Even a few days ago, you posted on Facebook about how you were working out, but for your mental health, and encouraged people to do the same and take care of themselves — this isn’t a publicity stunt.

You know, I’ve never done anything like that specifically before — I’ve never shown myself at the gym and wrote a “bopo” or body positive message, but I felt compelled to because lately I’ve been going online and getting really encouraged by other people’s messages. I’ve gotten some backlash and negativity because human beings — I don’t know why, but sometimes we love to find the negativity in something — and I really, really listen to their critique of that. It comes off to them as vain, but you think about that one or two or three people who are posting negatives and then you see all the hundreds of other people who are like “I needed this!” and “thank you” — they’re not just saying “I needed this” because they want me to like their comment or to read that they exist, they’re saying “I needed this” because they really did.

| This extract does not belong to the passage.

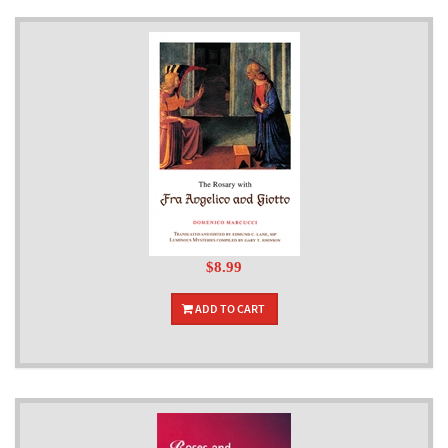
$8.99
ADD TO CART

I literally just scrolled my Instagram and the first thing that popped up was this girl — she posted a quote, and the quote was so on point and I needed it in that exact moment and it moved me. I was like “the timing on this was so perfect, thank you.” We need these messages. I’m always shy to post like that because It’s self-congratulatory and it’s like “hey guys, looks at me! Mhm!” but people need that because there’s so much negativity online too. The more that we can saturate it with positive imagery and messaging, the better off we’ll be. We can really defend ourselves against the grossness that exists in the world and on the internet.

I remember I deleted my twitter back in the day, before being Lizzo or verified — this was back when it was Lizzo Music or whatever weird thing I had. I was tweeting these diary entry posts from my mind, basically — pretty angst-y stuff and subtweeting a lot, putting tweets out to someone who I knew would see it. It was so gross; I deleted it and the only reason I got it back was because of music. And Instagram I refused — I was like “I am NOT going to get an Instagram, I don’t want one of those.” Everyone was like [silly voice] “but Instagram is so cool!” And then I had this idea to be a food blogger — I just wanted to be a food critic so I could get free food — and I made @LizzoBeEating because that was going to be my food blog, and that was the only way I was going to Instagram. I’m taking pictures of food, writing really good reviews, and then I can start eating for free. [laughs]

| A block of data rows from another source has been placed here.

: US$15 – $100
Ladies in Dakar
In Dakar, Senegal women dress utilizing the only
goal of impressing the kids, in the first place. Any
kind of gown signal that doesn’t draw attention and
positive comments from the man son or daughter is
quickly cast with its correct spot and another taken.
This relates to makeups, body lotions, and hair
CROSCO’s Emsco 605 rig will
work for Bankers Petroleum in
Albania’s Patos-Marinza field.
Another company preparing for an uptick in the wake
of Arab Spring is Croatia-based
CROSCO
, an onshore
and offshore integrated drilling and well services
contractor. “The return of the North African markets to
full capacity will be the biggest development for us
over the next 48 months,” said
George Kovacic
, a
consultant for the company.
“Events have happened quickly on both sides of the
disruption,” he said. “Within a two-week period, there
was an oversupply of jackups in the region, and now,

Your debut album via Atlantic Records is in the works right now — how far along are you with that?

We’re solid, man. We just had a “come to Jesus” meeting this week and we were like “woah, we’ve got some really good music here.” We’re starting to take photos and we’re starting to really master the music, and it’s like, time. It’s coming along, but the cool thing about my experience as an artist is that nothing is ever rushed or thrown together — everything is treated really, really gingerly [and] with patience. Like I was telling you, on Coconut Oil, I had all this strength, and this is going to be very vulnerable — vulnerable but strong, because I created that foundation of strength in Coconut Oil.

Are any of the song from Coconut Oil or your prior releases going to be on the album, or is it going to be 100 percent stuff no one has heard before?

I think in the classic EP fashion, we might throw some of the [Coconut Oil] favorites on the album because there are just some songs that deserve a replay. But it’s mostly new songs.

I’m so excited and so nervous. I just want it to do well and people to love it and I just want to be able to perform these songs — everywhere!